El brillo de la Ronca
Por: Lero el novelero
Una de las telenovelas más vistas en Panamá en estos momentos es La Ronca de Oro, que se presenta por las pantallas de TVN, en el horario de las 8:00 p.m.
Desde sus inicios, la historia de Helenita Vargas, la mujer que quiso ser libre en la época machista de los años 1950, ha cautivado a los panameños, como en su momento lo hizo Rafael Orozco, El Ídolo.
Ya está comprobado que en Panamá, no importa si es una bionovela (término nuevo cuando se refiere a una biografía hecha telenovela) de un artista poco conocido en nuestro país, cuando es un producto bien hecho, de calidad, con una buena historia, excelentes actuaciones, fotografía, vestuario, musicalización, exteriores, resulta muy atractivo al televidente.
La hija de Helenita Vargas en la vida real formó parte de la producción de la serie; para ella, lo más importante era cuidar la historia que se contaba de su mamá a través de sus canciones, pero sí confiesa que al personaje de su abuela lo han exagerado un poco para hacerlo más malo, al igual que el de su verdadero padre, que sí fue en la vida real un mal marido, pero que había que hacerlo más villano para darle más sazón a la serie.
La producción hizo trabajo investigativo durante meses, revisó grabaciones de audio y video, entrevistas a familiares y amigos de la cantante. Aunque debemos estar claros que este tipo de bionovelas basadas en la vida de reconocidos artistas son en gran parte pura ficción y algunos personajes aparecen de la creatividad de los libretistas para enriquecer la historia.
Lo que sí no logro entender es por qué en todas las telenovelas de cantantes los ponen a cantar (valga la redundancia) cada 5 minutos y a veces sin razón: se pincha una llanta cantan, cae un aguacero cantan, van al mercado y cantan, y esto a veces hace un poco tediosa la historia.
Es una telenovela fresca, intensa y divertida que nos aleja un rato de las novelas de narcos de las que ya estamos cansados. En Colombia, desde su estreno hasta su capítulo final, se mantuvo como la número #1, ojalá en Panamá corra con la misma suerte y no le pase como a muchas que van quedando relegadas para después de las 11:00 p.m., cuando el televidente ya queda roncando.

• Descripción de tarea:
Según el texto sobre La Ronca de Oro, ¿por qué canal y en qué horario se transmite la telenovela en Panamá?

• Datos proporcionados:

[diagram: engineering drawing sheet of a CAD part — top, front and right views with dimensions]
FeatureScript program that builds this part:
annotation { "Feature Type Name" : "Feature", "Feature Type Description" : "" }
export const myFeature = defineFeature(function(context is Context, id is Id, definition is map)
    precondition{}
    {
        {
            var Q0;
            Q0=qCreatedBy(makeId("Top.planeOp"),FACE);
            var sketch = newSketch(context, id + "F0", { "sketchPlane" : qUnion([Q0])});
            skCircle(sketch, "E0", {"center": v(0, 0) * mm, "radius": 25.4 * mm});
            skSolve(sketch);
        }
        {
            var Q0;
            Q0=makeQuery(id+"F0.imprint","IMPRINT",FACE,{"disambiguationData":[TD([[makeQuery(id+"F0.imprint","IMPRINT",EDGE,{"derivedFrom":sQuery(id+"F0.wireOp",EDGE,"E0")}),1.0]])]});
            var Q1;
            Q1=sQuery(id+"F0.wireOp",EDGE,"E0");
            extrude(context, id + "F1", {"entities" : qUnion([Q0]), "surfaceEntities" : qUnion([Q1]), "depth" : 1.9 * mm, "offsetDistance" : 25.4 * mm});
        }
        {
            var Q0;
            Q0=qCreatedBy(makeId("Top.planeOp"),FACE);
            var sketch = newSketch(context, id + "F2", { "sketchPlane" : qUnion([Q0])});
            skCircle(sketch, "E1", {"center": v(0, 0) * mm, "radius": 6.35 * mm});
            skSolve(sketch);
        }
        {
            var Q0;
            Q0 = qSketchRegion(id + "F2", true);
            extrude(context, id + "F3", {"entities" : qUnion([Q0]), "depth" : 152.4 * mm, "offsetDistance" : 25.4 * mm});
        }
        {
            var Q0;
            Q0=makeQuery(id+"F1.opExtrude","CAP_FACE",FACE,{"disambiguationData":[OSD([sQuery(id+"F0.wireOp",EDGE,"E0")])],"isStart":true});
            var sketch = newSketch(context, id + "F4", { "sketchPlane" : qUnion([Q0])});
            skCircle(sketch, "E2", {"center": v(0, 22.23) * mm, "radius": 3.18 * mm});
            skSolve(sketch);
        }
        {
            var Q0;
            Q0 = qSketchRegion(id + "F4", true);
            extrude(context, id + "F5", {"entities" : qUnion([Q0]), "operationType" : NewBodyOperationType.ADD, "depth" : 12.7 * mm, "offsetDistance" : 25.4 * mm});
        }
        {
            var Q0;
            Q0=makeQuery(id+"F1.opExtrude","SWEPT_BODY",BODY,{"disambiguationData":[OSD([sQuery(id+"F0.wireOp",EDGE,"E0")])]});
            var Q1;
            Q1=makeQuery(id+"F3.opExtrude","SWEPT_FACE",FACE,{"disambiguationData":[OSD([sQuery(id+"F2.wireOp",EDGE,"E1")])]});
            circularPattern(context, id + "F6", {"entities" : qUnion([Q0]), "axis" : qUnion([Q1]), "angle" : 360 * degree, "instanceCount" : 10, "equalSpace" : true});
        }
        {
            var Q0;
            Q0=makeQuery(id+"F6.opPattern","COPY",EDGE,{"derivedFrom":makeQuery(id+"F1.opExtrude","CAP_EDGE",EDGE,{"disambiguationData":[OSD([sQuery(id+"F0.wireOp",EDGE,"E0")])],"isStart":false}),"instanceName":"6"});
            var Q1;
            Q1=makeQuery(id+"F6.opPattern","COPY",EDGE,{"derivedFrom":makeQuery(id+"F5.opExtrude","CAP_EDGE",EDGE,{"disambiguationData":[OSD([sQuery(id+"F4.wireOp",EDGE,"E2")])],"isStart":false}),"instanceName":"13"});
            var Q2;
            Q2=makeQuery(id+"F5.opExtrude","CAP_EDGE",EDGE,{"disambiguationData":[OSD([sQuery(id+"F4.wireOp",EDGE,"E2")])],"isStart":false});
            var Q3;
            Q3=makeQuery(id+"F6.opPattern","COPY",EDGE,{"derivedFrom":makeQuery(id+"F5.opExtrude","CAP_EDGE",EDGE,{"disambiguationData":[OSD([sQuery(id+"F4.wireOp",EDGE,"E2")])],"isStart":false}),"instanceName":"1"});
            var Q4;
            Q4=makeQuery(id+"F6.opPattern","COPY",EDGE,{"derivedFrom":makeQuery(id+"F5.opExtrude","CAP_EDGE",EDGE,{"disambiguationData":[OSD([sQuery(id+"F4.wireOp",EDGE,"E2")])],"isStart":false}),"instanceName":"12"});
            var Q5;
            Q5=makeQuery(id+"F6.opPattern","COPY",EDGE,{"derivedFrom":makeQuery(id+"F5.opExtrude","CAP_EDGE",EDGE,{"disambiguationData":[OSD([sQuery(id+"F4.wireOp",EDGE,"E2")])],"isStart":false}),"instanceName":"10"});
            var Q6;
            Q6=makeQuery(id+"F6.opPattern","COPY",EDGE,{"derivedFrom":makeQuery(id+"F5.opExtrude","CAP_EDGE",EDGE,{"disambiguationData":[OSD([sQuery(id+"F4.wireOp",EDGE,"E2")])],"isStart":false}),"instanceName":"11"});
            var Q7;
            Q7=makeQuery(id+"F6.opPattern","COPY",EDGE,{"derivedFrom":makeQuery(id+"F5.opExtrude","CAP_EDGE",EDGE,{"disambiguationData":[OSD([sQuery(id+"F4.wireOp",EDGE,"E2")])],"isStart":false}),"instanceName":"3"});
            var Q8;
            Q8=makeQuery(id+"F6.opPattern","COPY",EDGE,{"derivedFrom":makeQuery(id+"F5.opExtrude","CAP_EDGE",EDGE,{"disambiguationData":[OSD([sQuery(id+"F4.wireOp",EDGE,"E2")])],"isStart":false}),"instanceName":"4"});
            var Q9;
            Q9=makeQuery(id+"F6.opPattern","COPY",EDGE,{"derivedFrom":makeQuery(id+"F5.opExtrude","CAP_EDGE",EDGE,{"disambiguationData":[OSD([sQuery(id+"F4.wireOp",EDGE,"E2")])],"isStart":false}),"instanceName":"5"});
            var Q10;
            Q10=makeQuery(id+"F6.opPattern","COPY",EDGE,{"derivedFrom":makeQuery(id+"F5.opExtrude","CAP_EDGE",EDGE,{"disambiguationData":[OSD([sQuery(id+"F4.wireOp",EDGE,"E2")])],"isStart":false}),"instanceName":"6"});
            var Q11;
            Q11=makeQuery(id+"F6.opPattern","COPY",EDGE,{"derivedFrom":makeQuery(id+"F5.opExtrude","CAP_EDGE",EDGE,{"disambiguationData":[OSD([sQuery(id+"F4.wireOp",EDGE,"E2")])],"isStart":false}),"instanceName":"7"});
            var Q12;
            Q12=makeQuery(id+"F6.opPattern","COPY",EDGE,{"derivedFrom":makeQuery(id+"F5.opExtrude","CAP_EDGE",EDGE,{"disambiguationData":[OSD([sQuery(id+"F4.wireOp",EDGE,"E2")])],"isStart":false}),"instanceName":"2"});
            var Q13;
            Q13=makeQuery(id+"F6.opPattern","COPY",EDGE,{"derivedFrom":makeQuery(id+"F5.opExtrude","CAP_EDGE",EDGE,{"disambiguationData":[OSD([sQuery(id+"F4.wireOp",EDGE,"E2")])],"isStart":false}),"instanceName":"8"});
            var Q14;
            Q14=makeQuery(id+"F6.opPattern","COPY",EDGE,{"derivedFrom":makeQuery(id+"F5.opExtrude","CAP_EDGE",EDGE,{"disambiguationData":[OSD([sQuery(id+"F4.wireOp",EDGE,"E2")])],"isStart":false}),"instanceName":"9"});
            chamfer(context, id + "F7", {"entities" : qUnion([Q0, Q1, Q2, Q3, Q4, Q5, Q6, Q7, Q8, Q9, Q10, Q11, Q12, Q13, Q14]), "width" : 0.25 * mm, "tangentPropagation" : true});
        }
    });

• Solución propuesta:
Por TVN, a las 8:00 p.m.